Queensland coal prices are high because of the Russia-Ukraine war. Russia was the third largest exporter of thermal coal and sanctions against it have caused the price to rocket.
“Our forecasts do have a correction from here with thermal coal down to $US250 a tonne (from $US337) at the end of 2022 and met coal down to $US355,” Westpac’s Justin Smirk said.
“At the end of 2023 thermal coal is forecast to have eased to $US149 a tonne while met coal is forecast to be down to $US250.
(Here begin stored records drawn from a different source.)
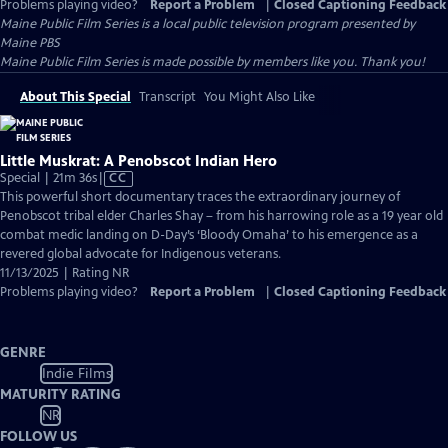
Problems playing video?
Report a Problem
|
Closed Captioning Feedback
Maine Public Film Series
is a local public television program presented by
Maine PBS
Maine Public Film Series is made possible by members like you. Thank you!
About This Special
Transcript
You Might Also Like
Little Muskrat: A Penobscot Indian Hero
Video
Special | 21m 36s
|
CC
has
This powerful short documentary traces the extraordinary journey of
Closed
Penobscot tribal elder Charles Shay – from his harrowing role as a 19 year old
Captions
combat medic landing on D-Day’s ‘Bloody Omaha’ to his emergence as a
revered global advocate for Indigenous veterans.
11/13/2025 | Rating NR
Problems playing video?
Report a Problem
|
Closed Captioning Feedback
GENRE
Indie Films
MATURITY RATING
NR
FOLLOW US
“The recent surge in prices has resulted from a shortage of seaborne coal. Supply is down 6 per cent year-to-date despite record high prices, with the industry struggling to lift output due to weather and Covid disruptions adding to the ongoing labour shortages and years of underinvestment.”
Smirk said thermal coal prices could remain elevated because of the high cost of gas which is currently about 45 per cent more expensive than coal in energy production terms.
Iron ore rallied on overseas markets overnight with a rise of 3 per cent to $US134 a tonne. Base metals were mostly higher and oil jumped 6 per cent.